By Jeff St. John
Demand response leader EnerNOC (NASDAQ:ENOC) has reported lower-than-expected fourth-quarter revenues and announced the upcoming departure of its chief financial officer, amidst news that its long-running dispute with its main customer has just been resolved — but not to EnerNOC’s favor.
The combination of bad news drove down shares of the Boston-based company by as much as 10 percent in early Tuesday trading. EnerNOC reported a $28 million loss, or $1.08 per share, on revenues of $26.8 million for the fourth quarter of 2011. That’s compared to a loss of $21.2 million, or $0.86 per share, on revenues of $22.7 million in the fourth quarter of 2010. Analysts had predicted a fourth-quarter loss of $1.01 per share on revenue of $28.1 million.
EnerNOC also reported a fiscal year 2011 loss of $13.4 million, or $0.52 per basic and diluted share, compared to a profit of $9.6 million, or $0.37 per share, in the previous fiscal year. Also Tuesday, the company announced that CFO Timothy Weller will leave in March to pursue other professional opportunities. It’s the second C-suite departure since last February, when COO Darren Brady left the company.
But the biggest news came from the Federal Energy Regulatory Commission regarding a long-standing dispute EnerNOC has with grid operator PJM about how it claims revenues from its demand response programs. In February 2011, PJM accused EnerNOC of “double-counting” its customers' participation in certain demand response programs.
FERC initially sided with EnerNOC in a March ruling that ordered PJM to keep its existing market rules. But in November, FERC approved PJM’s proposal to change its demand response performance measures in a way that could hurt EnerNOC’s revenues. That did nothing to help EnerNOC’s battered share price, lthough FERC also ordered PJM to minimize the impact on existing demand response participants.
Late last Friday, however, FERC issued an order “substantially accepting PJM’s compliance filing, which resulted in the immediate implementation of PJM's proposed market rule changes regarding capacity compliance measurement and verification,” EnerNOC reported Tuesday. That means that EnerNOC will now have to start bidding at auction to cover megawatts that PJM considers “double-counted,” starting as early as Monday this week.

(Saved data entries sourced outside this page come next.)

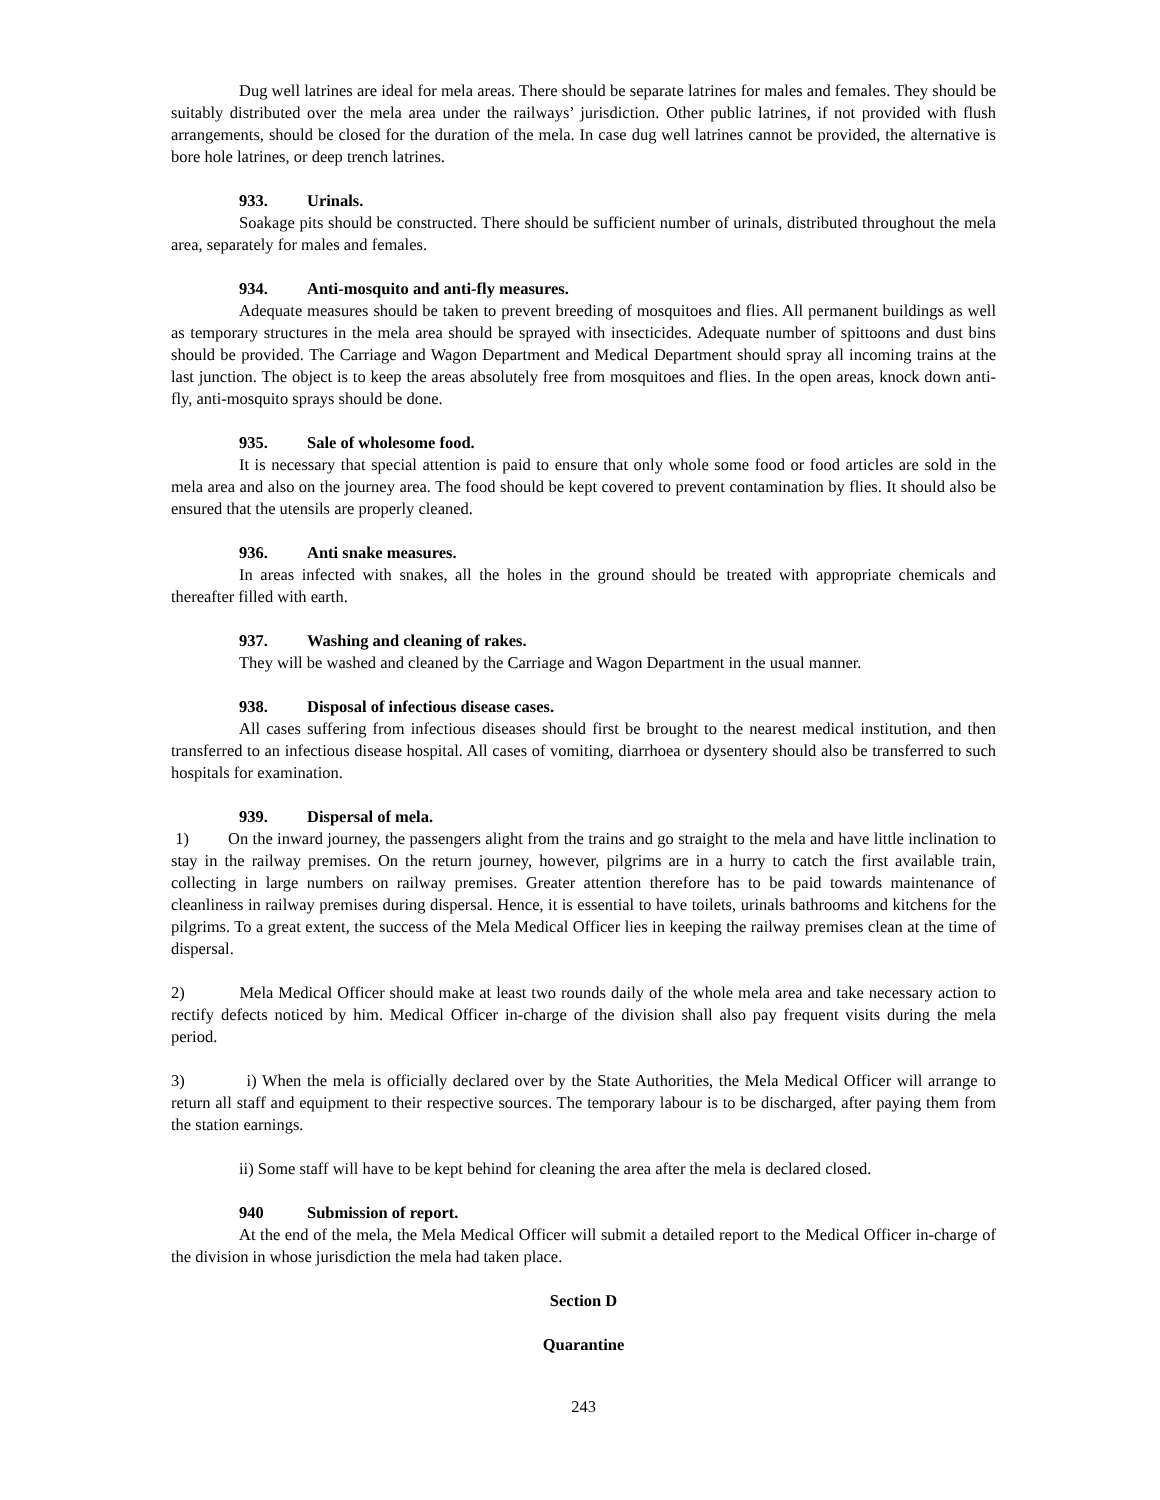Dug well latrines are ideal for mela areas. There should be separate latrines for males and females. They should be suitably distributed over the mela area under the railways’ jurisdiction. Other public latrines, if not provided with flush arrangements, should be closed for the duration of the mela. In case dug well latrines cannot be provided, the alternative is bore hole latrines, or deep trench latrines.
933. Urinals.
Soakage pits should be constructed. There should be sufficient number of urinals, distributed throughout the mela area, separately for males and females.
934. Anti-mosquito and anti-fly measures.
Adequate measures should be taken to prevent breeding of mosquitoes and flies. All permanent buildings as well as temporary structures in the mela area should be sprayed with insecticides. Adequate number of spittoons and dust bins should be provided. The Carriage and Wagon Department and Medical Department should spray all incoming trains at the last junction. The object is to keep the areas absolutely free from mosquitoes and flies. In the open areas, knock down anti-fly, anti-mosquito sprays should be done.
935. Sale of wholesome food.
It is necessary that special attention is paid to ensure that only whole some food or food articles are sold in the mela area and also on the journey area. The food should be kept covered to prevent contamination by flies. It should also be ensured that the utensils are properly cleaned.
936. Anti snake measures.
In areas infected with snakes, all the holes in the ground should be treated with appropriate chemicals and thereafter filled with earth.
937. Washing and cleaning of rakes.
They will be washed and cleaned by the Carriage and Wagon Department in the usual manner.
938. Disposal of infectious disease cases.
All cases suffering from infectious diseases should first be brought to the nearest medical institution, and then transferred to an infectious disease hospital. All cases of vomiting, diarrhoea or dysentery should also be transferred to such hospitals for examination.
939. Dispersal of mela.
1) On the inward journey, the passengers alight from the trains and go straight to the mela and have little inclination to stay in the railway premises. On the return journey, however, pilgrims are in a hurry to catch the first available train, collecting in large numbers on railway premises. Greater attention therefore has to be paid towards maintenance of cleanliness in railway premises during dispersal. Hence, it is essential to have toilets, urinals bathrooms and kitchens for the pilgrims. To a great extent, the success of the Mela Medical Officer lies in keeping the railway premises clean at the time of dispersal.
2) Mela Medical Officer should make at least two rounds daily of the whole mela area and take necessary action to rectify defects noticed by him. Medical Officer in-charge of the division shall also pay frequent visits during the mela period.
3) i) When the mela is officially declared over by the State Authorities, the Mela Medical Officer will arrange to return all staff and equipment to their respective sources. The temporary labour is to be discharged, after paying them from the station earnings.
ii) Some staff will have to be kept behind for cleaning the area after the mela is declared closed.
940 Submission of report.
At the end of the mela, the Mela Medical Officer will submit a detailed report to the Medical Officer in-charge of the division in whose jurisdiction the mela had taken place.
Section D
Quarantine
243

PJM has historically accounted for a majority of EnerNOC’s revenues. While the company has been expanding in the U.K., Australia and in other regions of North America, FERC’s decision could have a negative impact on the company’s revenues through 2012 and 2013, analysts say. Wedbush Securities reiterated its $5-per-share target for EnerNOC stock on Tuesday, citing the impact that FERC’s new ruling could have on PJM revenues.
Not all observers saw FERC’s ruling as all bad. Piper Jaffray maintained its $13 target price on EnerNOC stock, saying it removes an “overhang” that’s been driving company shares to multi-year lows throughout 2011. EnerNOC shares traded in the $40-to $50 range throughout 2008 and had hovered in the $25-to-$30 range throughout 2010, but have since fallen to languish in the $10 range for the past five months.
EnerNOC projected 2012 revenue to be in the range of $240 million to $280 million, with GAAP net loss in the range of $1.00 to $1.60 per basic and diluted share. For 2013, EnerNOC projected revenue in the $350 million to $400 million range, with the potential for anything from a net loss of $0.25 per basic and diluted share to a net income of $0.50 per diluted share, on the assumption that shares outstanding would increase from 26.7 million to 27.5 million.
EnerNOC is the biggest publicly traded demand response provider in the U.S., where it competes with the likes of Comverge (NASDAQ:COMV), Constellation Energy (NYSE:CEG), Honeywell (NYSE:HON) and ECS. But it’s also been growing energy efficiency, building energy management and power procurement business lines. It’s also acquired a dozen companies over the past several years.
In 2011 it bought Australia and New Zealand demand response provider Energy Response for $27.9 million, added 150 megawatts of automated demand response for Alberta, Canada’s grid operator, launched fast demand response in Texas and the U.K., and continued work on a DOE-funded, wind power-balancing project with the Bonneville Power Administration.